Figure 1‑1A: 3D Physical GIS models: Sand-in-a-box model, Albuquerque, USA

clip0001.zoom31

Figure 1‑1B: 3D Physical GIS models: 3D GIS printing

clip0002.zoom119

GIS software, notably in the commercial sphere, is driven primarily by demand and applicability, as manifest in willingness to pay. Hence, to an extent, the facilities available often reflect commercial and resourcing realities (including the development of improvements in processing and display hardware, and the ready availability of high quality datasets) rather than the status of development in geospatial science. Indeed, there may be many capabilities available in software packages that are provided simply because it is extremely easy for the designers and programmers to implement them, especially those employing object-oriented programming and data models.
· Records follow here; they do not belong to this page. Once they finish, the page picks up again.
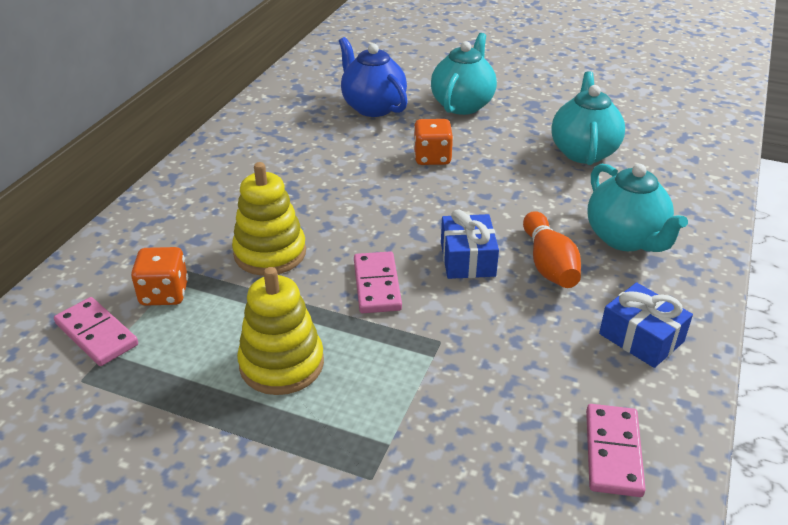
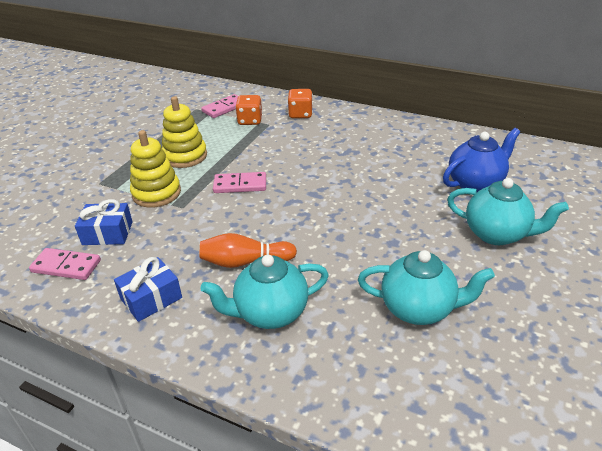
camera: 95 degrees right, 0 degrees up
yellow stacking toy [232,162,306,276] -> yellow stacking toy moved to [130,130,181,208]
orange dice [413,119,453,165] -> orange dice moved to [288,89,313,118]
blue gift [441,210,499,279] -> blue gift moved to [75,199,133,245]

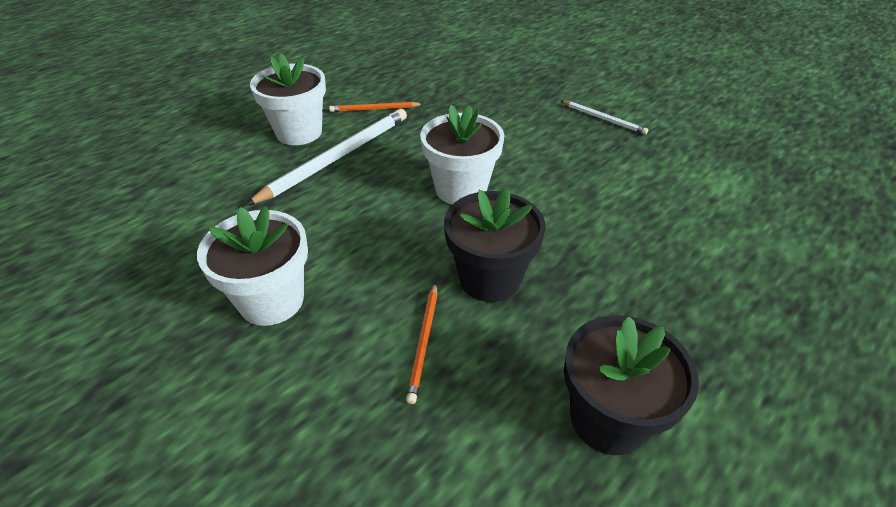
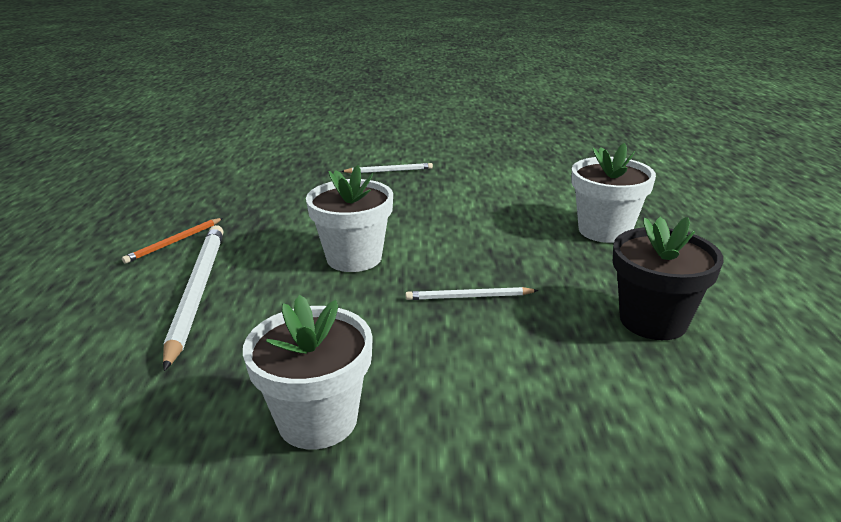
camera: 45 degrees left, 15 degrees down
white flower pot [250,53,326,145] -> white flower pot moved to [571,143,656,243]
orange pencil [406,283,438,404] -> none
black flower pot [444,187,546,302] -> white pencil [406,287,539,300]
For example, a given operation may be provided for polygonal features in response to a well-understood application requirement, which is then easily enabled for other features (e.g. point sets, polylines) despite the fact that there may be no known or likely requirement for the facility.

Despite this cautionary note, for specific well-defined or core problems, software developers will frequently utilize the most up-to-date research on algorithms in order to improve the quality (accuracy, optimality) and efficiency (speed, memory usage) of their products. For further information on algorithms and data structures, see the online NIST Dictionary of algorithms and data structures.

Furthermore, the quality, variety and efficiency of spatial analysis facilities provide an important discriminator between commercial offerings in an increasingly competitive and open market for software. However, the ready availability of analysis tools does not imply that one product is necessarily better or more complete than another — it is the selection and application of appropriate tools in a manner that is fit for purpose that is important. Guidance documents exist in some disciplines that assist users in this process, e.g. Perry et al. (2002) dealing with ecological data analysis, and to a significant degree we hope that this Guide will assist users from many disciplines in the selection process.